Wiceszef KE stwierdził, że zdaje sobie sprawę, że prezydent Andrzej Duda zawetował dwie ustawy wskazane w Rekomendacji Komisji. Jednak  stwierdził, że „dwie pozostałe zostały podpisane, zaś los obu zawetowanych ustaw jest jeszcze nieznany, co również budzi obawy”.

Czytaj: Wiceszef KE: odpowiedź Polski ws praworządności nie rozwiała wątpliwości>>

- Polski rząd nie zgadza się z obawami Komisji, atakuje posłańca, podważa mandat KE – proszę pozwolić, że się z tą postawą nie zgodzę” – powiedział. Timmermanns stwierdził, że praworządność dotyczy bowiem dwóch fundamentalnych kwestii. - Jest wartością samą w sobie, tym, co nas stanowi, co definiuje nas jako Europejczyków.
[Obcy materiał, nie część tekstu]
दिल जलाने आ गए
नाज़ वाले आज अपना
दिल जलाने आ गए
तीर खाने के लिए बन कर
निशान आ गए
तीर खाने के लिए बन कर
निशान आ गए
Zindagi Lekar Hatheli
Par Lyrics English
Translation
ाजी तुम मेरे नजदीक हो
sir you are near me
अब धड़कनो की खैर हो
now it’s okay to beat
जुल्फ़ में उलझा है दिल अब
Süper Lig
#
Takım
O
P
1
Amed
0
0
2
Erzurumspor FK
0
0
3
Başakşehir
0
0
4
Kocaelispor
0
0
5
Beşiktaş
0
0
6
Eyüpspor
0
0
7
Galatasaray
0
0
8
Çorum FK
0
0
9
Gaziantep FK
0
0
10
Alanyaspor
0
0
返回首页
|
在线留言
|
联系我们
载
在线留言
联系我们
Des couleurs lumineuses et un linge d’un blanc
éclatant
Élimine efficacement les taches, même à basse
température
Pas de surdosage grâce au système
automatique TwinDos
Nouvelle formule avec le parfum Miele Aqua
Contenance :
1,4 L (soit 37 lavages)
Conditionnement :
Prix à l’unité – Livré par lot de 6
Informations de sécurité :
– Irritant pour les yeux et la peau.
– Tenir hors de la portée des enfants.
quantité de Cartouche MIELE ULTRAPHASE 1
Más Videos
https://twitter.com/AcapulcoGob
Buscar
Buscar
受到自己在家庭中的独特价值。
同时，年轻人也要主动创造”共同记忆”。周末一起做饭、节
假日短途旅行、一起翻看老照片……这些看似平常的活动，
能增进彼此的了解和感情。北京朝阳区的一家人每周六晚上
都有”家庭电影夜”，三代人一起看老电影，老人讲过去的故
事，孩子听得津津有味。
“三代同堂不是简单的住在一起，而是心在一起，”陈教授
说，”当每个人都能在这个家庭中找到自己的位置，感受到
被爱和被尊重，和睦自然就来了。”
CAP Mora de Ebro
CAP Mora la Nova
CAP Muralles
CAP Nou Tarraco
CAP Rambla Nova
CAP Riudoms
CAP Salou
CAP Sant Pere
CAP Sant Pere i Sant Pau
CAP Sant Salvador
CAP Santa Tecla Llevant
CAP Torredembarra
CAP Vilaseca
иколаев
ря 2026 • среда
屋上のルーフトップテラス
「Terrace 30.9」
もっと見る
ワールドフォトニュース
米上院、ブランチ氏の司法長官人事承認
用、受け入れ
Po drugie, jest ona ściśle powiązana z funkcjonowaniem UE – rynek wewnętrzny opiera się na zaufaniu i pewności co do zasady równości wobec prawa - mówił. Podkreslił też, że „polscy sędziowie to też sędziowie unijni”, którzy nie mogą prawidłowo funkcjonować, jeśli ich niezależność jest blokowana przez politykę, a ich „wyroki są determinowane telefonami kierownictwa partii.